There are times when we all get physically drained from emotional turmoil. We focus in on the demons- anger, resentment, depression and anxiety. The first thing we normally do is to find flaws and inadequacies from the person or situation that offended us. It can’t be me…can it? The drama thickens into a deep obscurity- both parties questioning why the argument took place to begin with. What provoked it? Was it brewing somewhere unseen? Or was it there in broad daylight? Who’s right and who’s wrong? Does it even matter?
You must make allowance for each other’s faults and forgive the person who offends you. Remember, the Lord forgave you, so you must forgive others. ~Colossians 3:13
Take a look at two Christians who believe in the trinity, yet they believe that the “truths” they both hold dear to their hearts are so different from one another.
“My truth is correct.”
“No, if you look at my truth, you’ll see that it’s the right choice.”
No one will come to an agreement. They both think they’re right. Both are offended because they’re not making allowances for each other’s point of views. They’re both being stubborn, resentful and unforgiving.
It’s the same with two people arguing. Both are going to think the other person is wrong. Maybe they have a different outlook on certain issues. It’s not a matter of who’s wrong and who’s right- it’s a matter of finding peace in the middle of the road. It’s about compromise. It’s about forgiving and pardoning the other person for what you think they’re incorrect for. It’s about respect, love and acceptance. You can’t change that person’s feelings on what they feel is “their truth”---you can only change the way you perceive it. You can only change the way you handle it. You can only change the way you feel.
Love is patient and kind.
Love is not jealous or boastful
or proud or rude.
Love does not demand its own way.
Love is not irritable,
and it keeps no record of when it has been wronged.

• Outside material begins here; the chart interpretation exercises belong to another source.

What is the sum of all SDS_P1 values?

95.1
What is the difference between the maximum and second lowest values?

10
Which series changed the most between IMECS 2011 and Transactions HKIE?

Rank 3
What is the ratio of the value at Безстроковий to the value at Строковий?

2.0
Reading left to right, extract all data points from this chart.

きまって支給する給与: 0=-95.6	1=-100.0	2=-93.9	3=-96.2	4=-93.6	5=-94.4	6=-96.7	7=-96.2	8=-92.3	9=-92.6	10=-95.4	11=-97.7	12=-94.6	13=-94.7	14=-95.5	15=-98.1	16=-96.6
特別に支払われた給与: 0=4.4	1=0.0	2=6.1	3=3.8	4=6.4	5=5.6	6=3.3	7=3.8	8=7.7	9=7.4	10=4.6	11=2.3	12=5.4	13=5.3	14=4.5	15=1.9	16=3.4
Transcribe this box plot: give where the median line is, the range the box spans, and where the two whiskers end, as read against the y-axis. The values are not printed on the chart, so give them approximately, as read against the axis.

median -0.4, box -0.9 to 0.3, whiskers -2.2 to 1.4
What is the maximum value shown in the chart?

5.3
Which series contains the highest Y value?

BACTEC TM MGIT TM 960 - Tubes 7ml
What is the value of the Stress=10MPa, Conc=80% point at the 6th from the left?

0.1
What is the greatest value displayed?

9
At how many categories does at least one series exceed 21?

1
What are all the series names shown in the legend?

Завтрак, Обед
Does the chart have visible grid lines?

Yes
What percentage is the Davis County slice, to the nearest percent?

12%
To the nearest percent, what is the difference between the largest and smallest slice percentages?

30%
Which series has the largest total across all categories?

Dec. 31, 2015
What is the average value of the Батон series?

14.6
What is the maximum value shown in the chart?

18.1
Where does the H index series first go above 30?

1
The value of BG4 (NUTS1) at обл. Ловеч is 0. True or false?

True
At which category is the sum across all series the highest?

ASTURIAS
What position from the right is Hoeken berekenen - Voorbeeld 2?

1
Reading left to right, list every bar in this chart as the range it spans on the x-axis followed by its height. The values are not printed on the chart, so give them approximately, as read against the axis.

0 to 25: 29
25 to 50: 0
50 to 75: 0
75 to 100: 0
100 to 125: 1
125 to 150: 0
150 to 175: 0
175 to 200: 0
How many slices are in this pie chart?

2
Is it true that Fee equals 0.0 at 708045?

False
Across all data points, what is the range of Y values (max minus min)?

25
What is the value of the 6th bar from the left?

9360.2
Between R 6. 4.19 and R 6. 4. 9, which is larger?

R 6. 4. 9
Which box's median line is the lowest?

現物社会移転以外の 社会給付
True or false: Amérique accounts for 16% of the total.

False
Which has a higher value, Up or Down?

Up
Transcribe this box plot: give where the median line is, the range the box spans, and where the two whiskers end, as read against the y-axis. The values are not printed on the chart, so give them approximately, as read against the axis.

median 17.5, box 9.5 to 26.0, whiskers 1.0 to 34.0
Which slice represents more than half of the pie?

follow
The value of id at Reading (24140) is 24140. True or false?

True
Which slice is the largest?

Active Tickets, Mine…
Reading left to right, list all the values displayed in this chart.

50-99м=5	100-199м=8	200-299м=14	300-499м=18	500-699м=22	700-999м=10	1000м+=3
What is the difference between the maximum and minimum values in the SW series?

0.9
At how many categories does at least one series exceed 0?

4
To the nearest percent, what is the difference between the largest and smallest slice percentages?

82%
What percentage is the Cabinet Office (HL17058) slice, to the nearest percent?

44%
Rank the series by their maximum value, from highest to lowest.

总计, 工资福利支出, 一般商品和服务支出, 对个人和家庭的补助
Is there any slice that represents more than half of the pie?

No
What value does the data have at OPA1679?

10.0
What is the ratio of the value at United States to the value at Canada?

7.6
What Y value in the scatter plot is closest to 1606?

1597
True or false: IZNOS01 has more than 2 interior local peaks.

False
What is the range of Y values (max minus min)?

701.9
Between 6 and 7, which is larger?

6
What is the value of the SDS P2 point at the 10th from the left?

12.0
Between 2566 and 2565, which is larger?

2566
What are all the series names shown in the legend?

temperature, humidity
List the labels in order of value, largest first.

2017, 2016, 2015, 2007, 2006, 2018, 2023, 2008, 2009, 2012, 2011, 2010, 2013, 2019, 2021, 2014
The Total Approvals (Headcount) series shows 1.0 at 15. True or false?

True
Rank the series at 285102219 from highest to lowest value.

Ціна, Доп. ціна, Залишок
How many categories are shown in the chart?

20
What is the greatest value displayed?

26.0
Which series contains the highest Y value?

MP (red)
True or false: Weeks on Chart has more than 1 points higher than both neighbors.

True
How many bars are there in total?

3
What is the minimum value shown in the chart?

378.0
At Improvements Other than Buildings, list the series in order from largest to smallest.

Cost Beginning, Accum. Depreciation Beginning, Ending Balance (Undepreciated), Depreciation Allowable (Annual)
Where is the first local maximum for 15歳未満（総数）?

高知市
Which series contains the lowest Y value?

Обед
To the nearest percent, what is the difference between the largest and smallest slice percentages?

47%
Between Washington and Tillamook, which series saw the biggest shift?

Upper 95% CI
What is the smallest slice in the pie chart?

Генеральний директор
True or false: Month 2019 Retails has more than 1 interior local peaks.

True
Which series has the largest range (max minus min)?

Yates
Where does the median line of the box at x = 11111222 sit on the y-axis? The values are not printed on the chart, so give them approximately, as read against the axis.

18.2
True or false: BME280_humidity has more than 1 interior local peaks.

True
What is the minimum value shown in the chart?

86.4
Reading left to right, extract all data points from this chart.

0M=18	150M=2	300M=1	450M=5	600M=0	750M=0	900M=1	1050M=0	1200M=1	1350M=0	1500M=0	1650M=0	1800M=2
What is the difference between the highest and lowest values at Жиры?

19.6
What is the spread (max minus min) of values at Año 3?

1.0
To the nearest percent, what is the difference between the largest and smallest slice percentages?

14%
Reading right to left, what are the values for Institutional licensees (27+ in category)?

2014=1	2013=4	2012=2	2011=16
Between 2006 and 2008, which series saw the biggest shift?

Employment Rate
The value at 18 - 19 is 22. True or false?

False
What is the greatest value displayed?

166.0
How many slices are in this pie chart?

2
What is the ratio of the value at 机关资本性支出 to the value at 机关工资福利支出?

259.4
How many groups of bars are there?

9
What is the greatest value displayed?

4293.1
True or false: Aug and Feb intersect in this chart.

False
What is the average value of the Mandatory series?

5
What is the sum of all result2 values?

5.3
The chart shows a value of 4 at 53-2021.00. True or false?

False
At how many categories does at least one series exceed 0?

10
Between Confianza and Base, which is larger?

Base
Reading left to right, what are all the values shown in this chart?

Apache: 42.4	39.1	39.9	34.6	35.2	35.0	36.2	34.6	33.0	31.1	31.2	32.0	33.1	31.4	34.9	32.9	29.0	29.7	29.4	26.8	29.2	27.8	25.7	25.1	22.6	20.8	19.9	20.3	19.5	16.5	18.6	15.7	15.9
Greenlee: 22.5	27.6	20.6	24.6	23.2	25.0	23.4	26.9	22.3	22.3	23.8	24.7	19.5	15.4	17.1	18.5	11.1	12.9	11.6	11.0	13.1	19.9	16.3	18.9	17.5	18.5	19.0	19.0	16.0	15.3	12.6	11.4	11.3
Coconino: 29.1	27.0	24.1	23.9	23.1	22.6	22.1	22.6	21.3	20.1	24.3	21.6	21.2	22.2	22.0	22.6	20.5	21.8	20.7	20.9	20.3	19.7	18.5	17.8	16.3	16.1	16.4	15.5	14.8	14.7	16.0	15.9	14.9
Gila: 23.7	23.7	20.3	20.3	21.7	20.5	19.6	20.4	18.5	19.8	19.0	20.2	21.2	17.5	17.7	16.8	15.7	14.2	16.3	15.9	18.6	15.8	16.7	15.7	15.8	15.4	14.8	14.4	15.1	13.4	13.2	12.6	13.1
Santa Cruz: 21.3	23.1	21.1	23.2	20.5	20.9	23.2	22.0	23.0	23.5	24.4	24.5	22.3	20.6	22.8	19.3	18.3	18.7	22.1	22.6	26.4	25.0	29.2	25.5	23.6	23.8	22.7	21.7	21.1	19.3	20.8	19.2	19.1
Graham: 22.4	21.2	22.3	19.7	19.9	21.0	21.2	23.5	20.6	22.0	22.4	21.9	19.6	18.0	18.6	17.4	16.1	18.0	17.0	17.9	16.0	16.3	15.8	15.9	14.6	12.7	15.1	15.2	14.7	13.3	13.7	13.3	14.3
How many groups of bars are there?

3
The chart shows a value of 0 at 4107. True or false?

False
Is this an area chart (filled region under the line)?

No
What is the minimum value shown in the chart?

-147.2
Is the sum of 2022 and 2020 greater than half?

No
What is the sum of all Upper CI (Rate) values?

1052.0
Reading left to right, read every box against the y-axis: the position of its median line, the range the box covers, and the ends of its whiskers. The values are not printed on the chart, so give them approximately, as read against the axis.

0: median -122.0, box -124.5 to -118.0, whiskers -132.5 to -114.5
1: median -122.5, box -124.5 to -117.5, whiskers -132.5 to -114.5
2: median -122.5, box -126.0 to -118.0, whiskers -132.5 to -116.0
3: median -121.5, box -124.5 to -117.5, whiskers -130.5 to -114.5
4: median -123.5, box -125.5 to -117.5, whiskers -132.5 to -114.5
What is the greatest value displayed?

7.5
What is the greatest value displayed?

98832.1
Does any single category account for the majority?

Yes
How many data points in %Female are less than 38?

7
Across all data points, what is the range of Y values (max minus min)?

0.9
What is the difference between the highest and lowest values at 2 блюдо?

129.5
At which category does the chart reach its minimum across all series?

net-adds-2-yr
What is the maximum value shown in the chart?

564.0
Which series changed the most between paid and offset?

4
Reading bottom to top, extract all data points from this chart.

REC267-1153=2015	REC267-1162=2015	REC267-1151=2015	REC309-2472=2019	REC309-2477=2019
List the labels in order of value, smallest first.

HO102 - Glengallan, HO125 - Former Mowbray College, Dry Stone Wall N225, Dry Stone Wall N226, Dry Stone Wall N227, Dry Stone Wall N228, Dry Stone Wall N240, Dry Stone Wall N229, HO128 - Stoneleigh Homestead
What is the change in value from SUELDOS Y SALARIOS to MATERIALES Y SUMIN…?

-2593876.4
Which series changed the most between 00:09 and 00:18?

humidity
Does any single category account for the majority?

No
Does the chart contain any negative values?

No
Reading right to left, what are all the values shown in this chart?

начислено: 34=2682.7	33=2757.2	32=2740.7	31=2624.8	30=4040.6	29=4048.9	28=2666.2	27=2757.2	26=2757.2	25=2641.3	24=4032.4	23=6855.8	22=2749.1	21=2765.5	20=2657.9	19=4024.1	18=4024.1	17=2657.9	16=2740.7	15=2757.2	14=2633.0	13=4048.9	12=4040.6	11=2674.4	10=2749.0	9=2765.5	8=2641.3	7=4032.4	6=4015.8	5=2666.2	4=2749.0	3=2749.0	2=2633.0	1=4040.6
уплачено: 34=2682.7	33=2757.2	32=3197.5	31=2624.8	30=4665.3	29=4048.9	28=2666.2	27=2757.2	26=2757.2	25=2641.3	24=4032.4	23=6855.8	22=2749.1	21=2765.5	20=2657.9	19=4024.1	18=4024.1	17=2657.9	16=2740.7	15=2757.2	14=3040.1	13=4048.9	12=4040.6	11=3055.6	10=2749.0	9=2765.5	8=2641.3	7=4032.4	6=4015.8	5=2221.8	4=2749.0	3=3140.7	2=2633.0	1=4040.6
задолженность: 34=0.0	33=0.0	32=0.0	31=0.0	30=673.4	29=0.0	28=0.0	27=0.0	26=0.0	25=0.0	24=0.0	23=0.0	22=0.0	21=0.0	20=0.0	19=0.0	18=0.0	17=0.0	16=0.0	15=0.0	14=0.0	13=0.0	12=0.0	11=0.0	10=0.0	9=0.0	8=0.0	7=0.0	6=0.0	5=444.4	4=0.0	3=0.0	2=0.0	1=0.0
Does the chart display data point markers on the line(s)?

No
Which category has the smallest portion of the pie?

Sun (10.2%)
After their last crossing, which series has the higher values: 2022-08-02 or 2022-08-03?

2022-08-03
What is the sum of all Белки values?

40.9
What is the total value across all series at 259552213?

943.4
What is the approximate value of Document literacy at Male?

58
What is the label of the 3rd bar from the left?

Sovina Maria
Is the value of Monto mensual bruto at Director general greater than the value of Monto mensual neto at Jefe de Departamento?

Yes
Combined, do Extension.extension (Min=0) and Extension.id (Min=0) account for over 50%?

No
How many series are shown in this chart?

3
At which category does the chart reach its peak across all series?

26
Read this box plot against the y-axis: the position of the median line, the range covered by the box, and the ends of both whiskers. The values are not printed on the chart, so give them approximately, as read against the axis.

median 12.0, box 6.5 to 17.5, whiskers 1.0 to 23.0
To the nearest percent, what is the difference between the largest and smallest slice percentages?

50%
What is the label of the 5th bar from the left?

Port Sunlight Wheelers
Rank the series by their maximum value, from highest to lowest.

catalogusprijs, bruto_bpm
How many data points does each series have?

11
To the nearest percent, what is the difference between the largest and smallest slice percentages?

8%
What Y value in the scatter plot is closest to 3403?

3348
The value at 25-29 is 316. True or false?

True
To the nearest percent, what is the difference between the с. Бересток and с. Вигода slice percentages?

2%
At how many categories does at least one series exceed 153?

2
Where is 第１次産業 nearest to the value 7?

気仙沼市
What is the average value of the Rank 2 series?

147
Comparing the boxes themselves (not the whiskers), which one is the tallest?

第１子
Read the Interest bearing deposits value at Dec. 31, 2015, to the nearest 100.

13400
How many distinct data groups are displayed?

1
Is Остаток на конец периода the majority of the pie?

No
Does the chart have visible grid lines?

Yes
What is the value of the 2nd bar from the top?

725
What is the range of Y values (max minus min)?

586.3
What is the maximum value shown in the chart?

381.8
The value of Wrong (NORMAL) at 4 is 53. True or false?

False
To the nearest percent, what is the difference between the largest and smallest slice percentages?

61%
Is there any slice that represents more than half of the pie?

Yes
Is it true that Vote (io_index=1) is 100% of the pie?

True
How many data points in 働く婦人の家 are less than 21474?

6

It is never glad about injustice,
but rejoices whenever the truth wins out.
Love never gives up,
never loses faith,
is always hopeful, and endures through every circumstance. ~1 Corinthians 13:1-7
I don’t think there’s a better definition of love. If you meditate on that beautiful scripture and evaluate your relationship with your spouse, husband, wife, partner, as well as family members and friends, you’ll see if you hold true love for them. This also means that in order to do all of those above listed in that scripture, you must have complete love inside of yourself--- not pride. Pride is a self-defense mechanism to prove yourself worthy. (That’s my own definition of pride in that particular circumstance.) In relationships, pride must be thrown out in order to forgive one another. This means humbling yourself and making allowances for not only the person who offended you, but “you” as the person who offended yourself.
I’m still learning as I find my way through unconditional love and what it truly means to be forgiving, accepting and tolerant to those who feel, think and live differently than I do. I have to admit, it’s hard to end a battle saying, “I’m wrong…you’re right.” Sometimes, it’s a matter of just wondering which “truth”…is actually true. If you can’t figure out why you and your spouse fought in the first place, then it’s time to focus in on the deep seeded root that’s causing the quarrels. It may have nothing to do with what the argument was about.
If you and your spouse can’t figure out why the fight started----just hug them. Shock them and tell them how much you love them. Apologize---even if it means grinding your teeth because you think you’re right. Forgive and forget! Get rid of the anger. Show your unconditional love for that beautiful person in front of you...as well as the beautiful person in the mirror.